Gosport hospital deaths: NHS closed ranks, says Norman Lamb
A former health minister has accused the NHS of closing ranks after the deaths in hospital of elderly patients from alleged overprescribed painkiller drugs.
Norman Lamb said the NHS and elements of Whitehall had refused to face up to "hard and uncomfortable facts".
The Liberal Democrat MP served as a health minister between 2012-15 during the coalition government. He was speaking to the BBC on the eve of the publication of a report into hundreds of deaths at Gosport War Memorial Hospital near Portsmouth in the 1990s.
The former bishop of Liverpool James Jones has spent the last four years chairing an independent panel which has been examining the deaths of elderly patients who were allegedly prescribed the painkiller diamorphine. Jones chaired the independent Hillsborough panel.
Dr Jane Barton, a local GP who cared for the some of the patients at Gosport, was found guilty in 2010 by the General Medical Council of "serious professional misconduct" after it concluded that she had prescribed potentially hazardous levels of drugs. Dr Barton was not struck off and she chose to retire after the findings.
Police examined 92 cases among the 833 death certificates signed by the GP. Dr Barton has previously denied wrongdoing and has maintained that she always acted in the interests of her patients.
In an interview with BBC Newsnight Norman Lamb spoke of his anger when department of health officials advised him in 2013 that a public enquiry should not be held after the publication of an official report into the deaths. The report by Professor Richard Baker of Leicester University found that opiate painkillers had "almost certainly shortened the lives of some patients". The Baker report was completed in 2003 but not published until ten years later once all the inquests had been completed.
Lamb told BBC Newsnight: "I just think it's horrific and there has been a real systemic failure here, a closing of ranks in my view and a sense that ordinary people just weren't being listened to at all, and an unwillingness by the NHS to face up to some really serious allegations about what happened in that hospital."
The former minister recalled his reaction when he was advised by department of health officials in 2013, in an email sent to him on holiday in France, that a public enquiry should not be held. He said: "I was incandescent about this so I immediately sensed that there might have been a conspiracy to cover this up whilst I was out of the country.
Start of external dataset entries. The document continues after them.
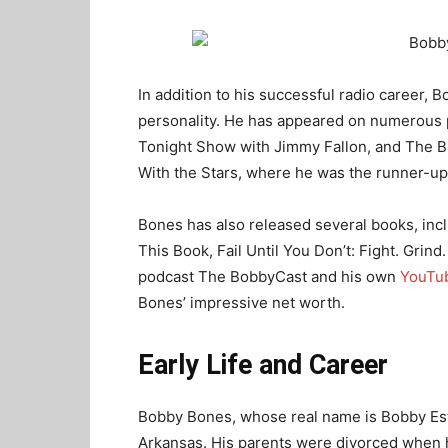
In addition to his successful radio career, 
personality. He has appeared on numerous
Tonight Show with Jimmy Fallon, and The B
With the Stars, where he was the runner-up
Bones has also released several books, incl
This Book, Fail Until You Don’t: Fight. Grind
podcast The BobbyCast and his own
YouTu
Bones’ impressive net worth.
Early Life and Career
Bobby Bones, whose real name is Bobby Estel
Arkansas. His parents were divorced when 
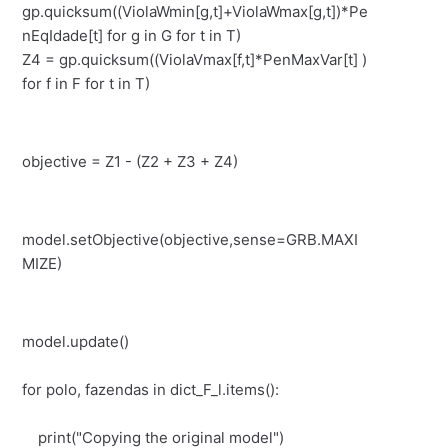
gp.quicksum((ViolaWmin[g,t]+ViolaWmax[g,t])*Pe
nEqIdade[t] for g in G for t in T)
Z4 = gp.quicksum((ViolaVmax[f,t]*PenMaxVar[t] )
for f in F for t in T)
objective = Z1 - (Z2 + Z3 + Z4)
model.setObjective(objective,sense=GRB.MAXI
MIZE)
model.update()
for polo, fazendas in dict_F_l.items():
print("Copying the original model")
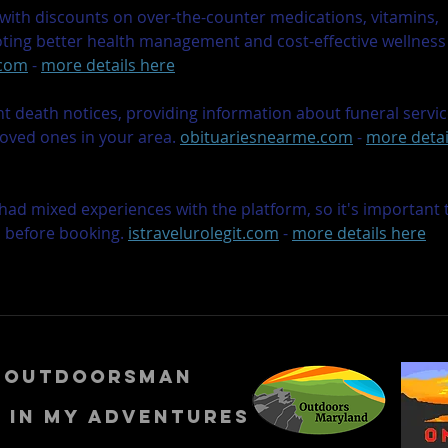
ith discounts on over-the-counter medications, vitamins, 
oting better health management and cost-effective wellness
.com
 - 
more details here
nt death notices, providing information about funeral servic
loved ones in your area. 
obituariesnearme.com
 - 
more detai
had mixed experiences with the platform, so it's important 
s before booking. 
istravelurolegit.com
 - 
more details here
n outdoorsman
e in my adventures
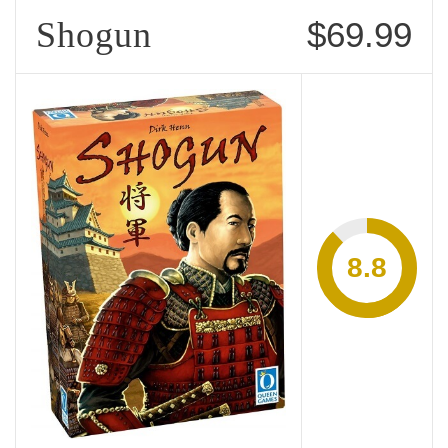
Shogun
$69.99
8.8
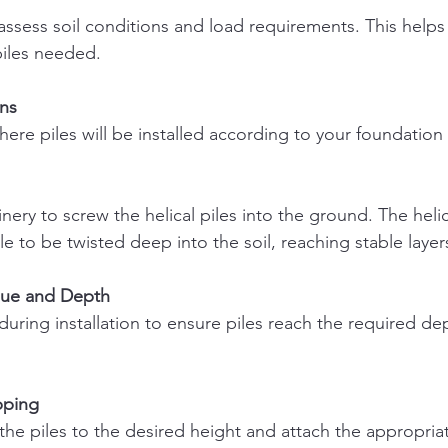
piles needed.
ns
here piles will be installed according to your foundation
ile to be twisted deep into the soil, reaching stable layer
que and Depth
pping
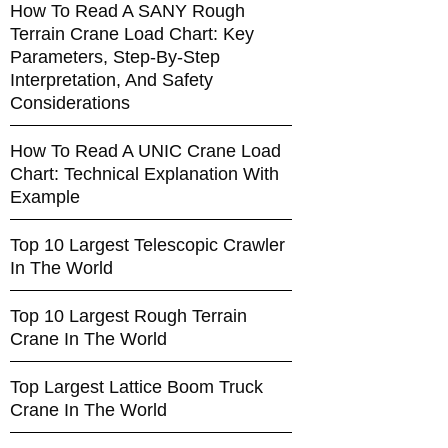
How To Read A SANY Rough
Terrain Crane Load Chart: Key
Parameters, Step-By-Step
Interpretation, And Safety
Considerations
How To Read A UNIC Crane Load
Chart: Technical Explanation With
Example
Top 10 Largest Telescopic Crawler
In The World
Top 10 Largest Rough Terrain
Crane In The World
Top Largest Lattice Boom Truck
Crane In The World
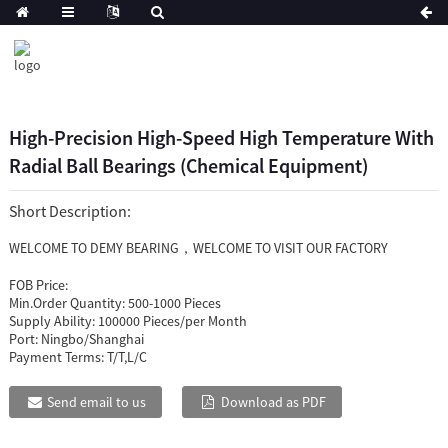
High-Precision High-Speed High Temperature With
Radial Ball Bearings (Chemical Equipment)
Short Description:
WELCOME TO DEMY BEARING，WELCOME TO VISIT OUR FACTORY
FOB Price:
Min.Order Quantity:
500-1000 Pieces
Supply Ability:
100000 Pieces/per Month
Port:
Ningbo/Shanghai
Payment Terms:
T/T,L/C
Send email to us
Download as PDF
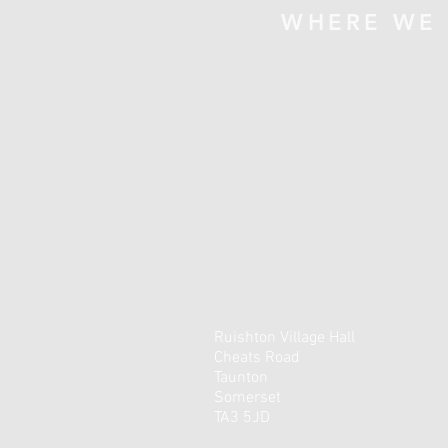
WHERE WE
Ruishton Village Hall
Cheats Road
Taunton
Somerset
TA3 5JD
To this day I dont know whether it was cock up or cover up but I was very clear in my mind that there must on no account be that statement made the next day."
Lamb said he persuaded ministerial colleagues to launch the enquiry. The findings will be published tomorrow.
A spokesperson for the Department of Health and Social Care said: "Norman Lamb, in his capacity as a Minister at the Department of Health at the time, was instrumental in the decision to set up a panel investigation into the tragic events at Gosport. The Government, along with local NHS organisations and authorities, will receive a copy of the report tomorrow and we expect the findings to be studied closely and carefully by all relevant parties."